— start of Page —

The Ohio Supreme Court has described the concept of privity as “somewhat
amorphous.” Brown, 730 N.E.2d at 962. But we are not without guidance. Privity essentially
concerns whether parties that are “technically distinct” nonetheless “share a ‘close enough’
relationship” for the purposes of claim preclusion. Bus. Dev. Corp., 37 F.4th at 1136 (citing
Brown, 730 N.E.2d at 962). Ohio courts apply a “broad” or “relaxed” definition of privity in this
context. Brown, 730 N.E.2d at 962; State ex rel. Davis v. Pub. Emps. Ret. Bd., 881 N.E.2d 294,
301 (Ohio Ct. App. 2007).

— end of Page —

Please list every case cited in the passage on privity, naming each case once with its volume and reporter as the passage gives them.

— start of Information shown —

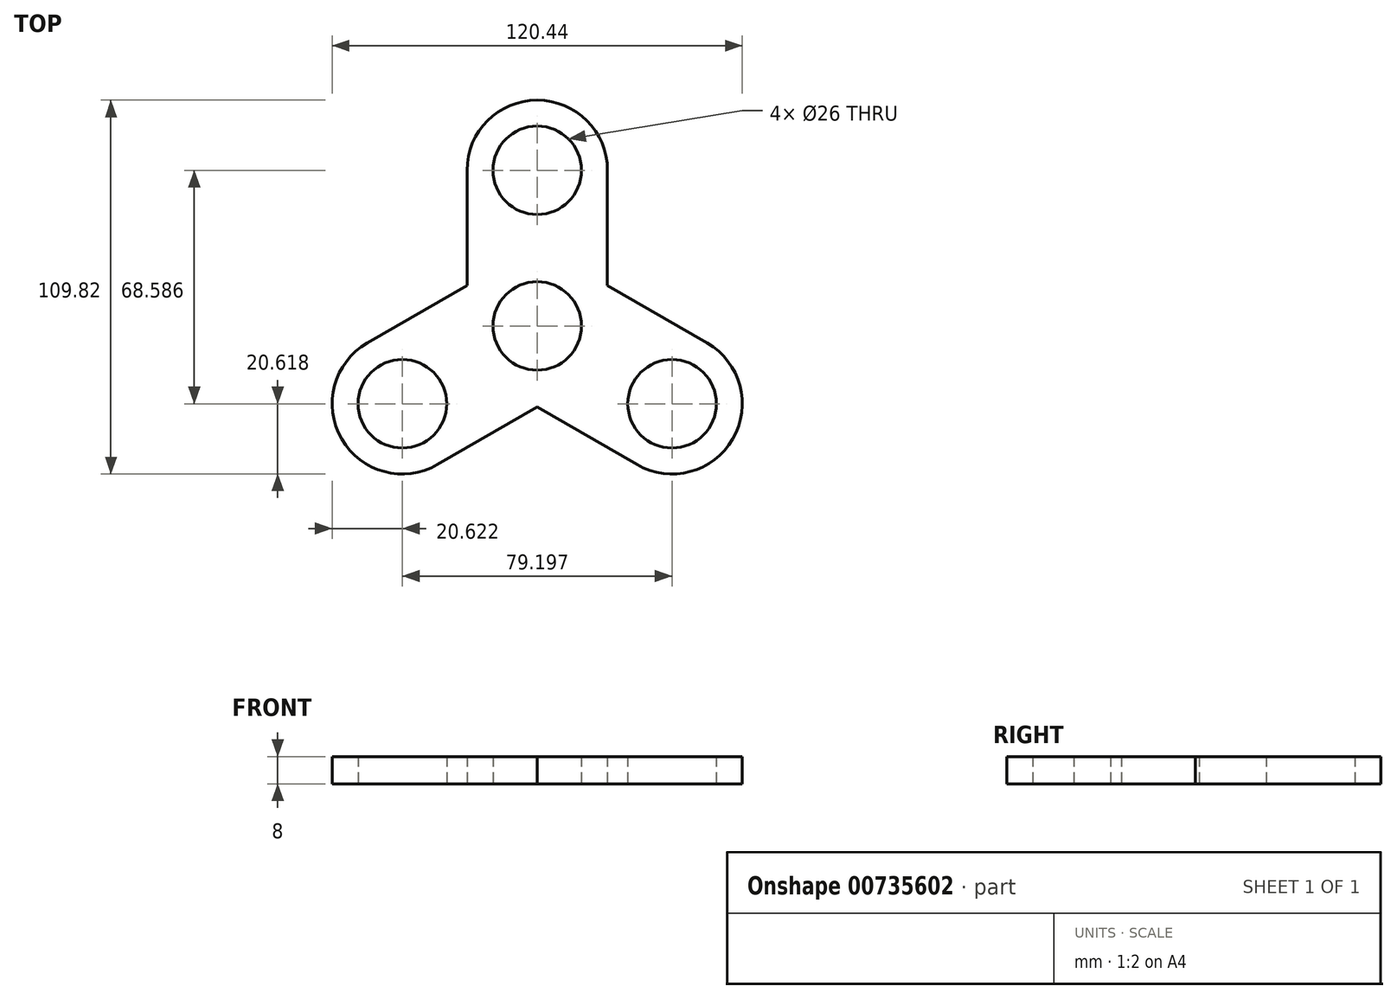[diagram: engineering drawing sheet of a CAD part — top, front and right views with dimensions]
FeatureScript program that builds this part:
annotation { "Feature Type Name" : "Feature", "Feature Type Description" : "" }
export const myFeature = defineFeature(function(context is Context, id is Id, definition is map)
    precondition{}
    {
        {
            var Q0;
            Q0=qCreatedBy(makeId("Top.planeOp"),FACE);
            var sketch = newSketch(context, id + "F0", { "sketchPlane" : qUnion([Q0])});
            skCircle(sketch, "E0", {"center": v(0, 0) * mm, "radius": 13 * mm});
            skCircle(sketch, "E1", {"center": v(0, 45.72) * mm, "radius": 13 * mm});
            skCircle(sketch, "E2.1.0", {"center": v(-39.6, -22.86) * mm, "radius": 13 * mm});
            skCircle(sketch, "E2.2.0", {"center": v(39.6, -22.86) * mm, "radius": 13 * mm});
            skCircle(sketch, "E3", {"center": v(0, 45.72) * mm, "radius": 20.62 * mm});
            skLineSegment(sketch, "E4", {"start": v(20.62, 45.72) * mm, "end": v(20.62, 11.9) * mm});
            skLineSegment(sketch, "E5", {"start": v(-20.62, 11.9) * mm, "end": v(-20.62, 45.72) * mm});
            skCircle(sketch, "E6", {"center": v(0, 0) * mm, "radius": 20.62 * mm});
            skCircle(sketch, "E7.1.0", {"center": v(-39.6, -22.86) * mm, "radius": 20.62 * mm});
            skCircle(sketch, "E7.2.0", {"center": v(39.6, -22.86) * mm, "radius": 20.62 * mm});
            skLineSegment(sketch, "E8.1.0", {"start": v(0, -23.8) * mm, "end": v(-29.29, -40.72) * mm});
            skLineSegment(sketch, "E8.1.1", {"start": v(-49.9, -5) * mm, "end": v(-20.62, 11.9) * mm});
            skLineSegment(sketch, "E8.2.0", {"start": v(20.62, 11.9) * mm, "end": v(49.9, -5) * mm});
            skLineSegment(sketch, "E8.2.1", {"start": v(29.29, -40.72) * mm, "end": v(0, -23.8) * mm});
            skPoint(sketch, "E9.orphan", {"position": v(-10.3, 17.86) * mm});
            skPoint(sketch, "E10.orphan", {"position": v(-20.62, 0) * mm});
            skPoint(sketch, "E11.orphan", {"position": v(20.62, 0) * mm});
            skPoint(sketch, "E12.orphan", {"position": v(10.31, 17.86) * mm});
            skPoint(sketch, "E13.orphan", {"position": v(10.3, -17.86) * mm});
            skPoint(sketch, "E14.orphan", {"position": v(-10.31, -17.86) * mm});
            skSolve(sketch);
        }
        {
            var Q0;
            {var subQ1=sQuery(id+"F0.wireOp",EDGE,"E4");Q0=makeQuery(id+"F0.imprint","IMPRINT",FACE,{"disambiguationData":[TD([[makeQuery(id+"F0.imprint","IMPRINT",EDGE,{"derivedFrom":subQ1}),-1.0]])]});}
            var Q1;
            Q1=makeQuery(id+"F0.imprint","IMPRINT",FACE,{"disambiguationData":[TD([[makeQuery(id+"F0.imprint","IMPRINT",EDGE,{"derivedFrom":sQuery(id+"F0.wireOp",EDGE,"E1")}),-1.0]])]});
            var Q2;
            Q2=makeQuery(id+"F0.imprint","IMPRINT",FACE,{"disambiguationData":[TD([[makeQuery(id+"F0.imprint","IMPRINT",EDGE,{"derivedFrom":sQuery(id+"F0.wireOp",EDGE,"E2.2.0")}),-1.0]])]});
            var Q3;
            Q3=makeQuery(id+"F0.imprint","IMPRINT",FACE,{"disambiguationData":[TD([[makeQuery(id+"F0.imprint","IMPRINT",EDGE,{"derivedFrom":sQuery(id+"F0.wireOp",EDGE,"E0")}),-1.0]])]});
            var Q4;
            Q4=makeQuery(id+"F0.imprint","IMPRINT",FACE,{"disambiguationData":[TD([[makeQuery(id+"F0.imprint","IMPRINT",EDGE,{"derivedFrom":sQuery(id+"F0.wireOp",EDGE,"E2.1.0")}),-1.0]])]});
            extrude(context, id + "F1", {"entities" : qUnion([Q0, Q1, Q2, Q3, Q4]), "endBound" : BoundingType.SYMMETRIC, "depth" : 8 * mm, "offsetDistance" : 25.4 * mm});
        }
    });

— end of Information shown —
— start of Information shown —

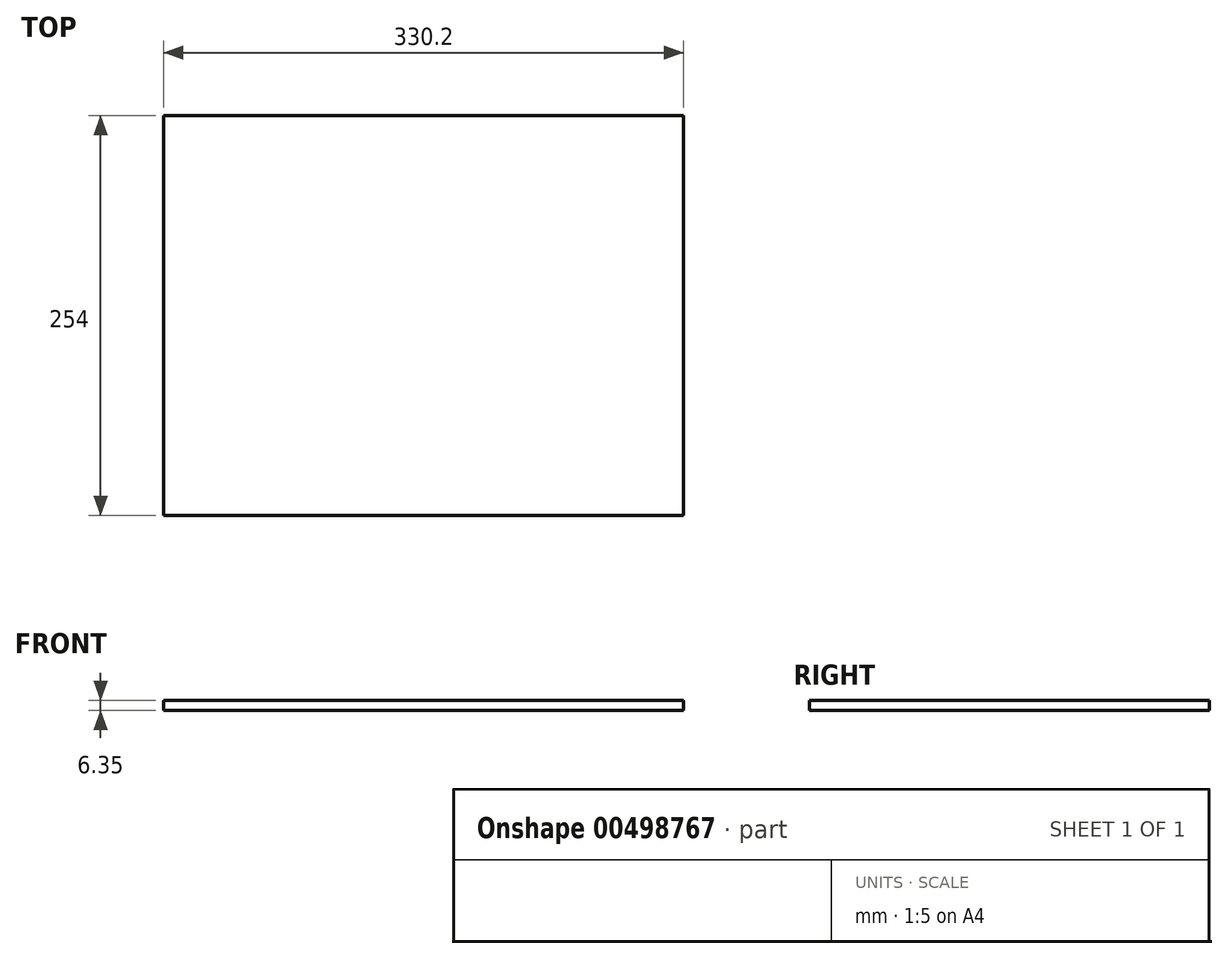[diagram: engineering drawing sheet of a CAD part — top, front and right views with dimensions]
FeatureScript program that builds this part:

— end of Information shown —

**Answer to the task:**
- Brown, 730 N.E.2d
- Bus. Dev. Corp., 37 F.4th
- State ex rel. Davis v. Pub. Emps. Ret. Bd., 881 N.E.2d 294 (Ohio Ct. App. 2007)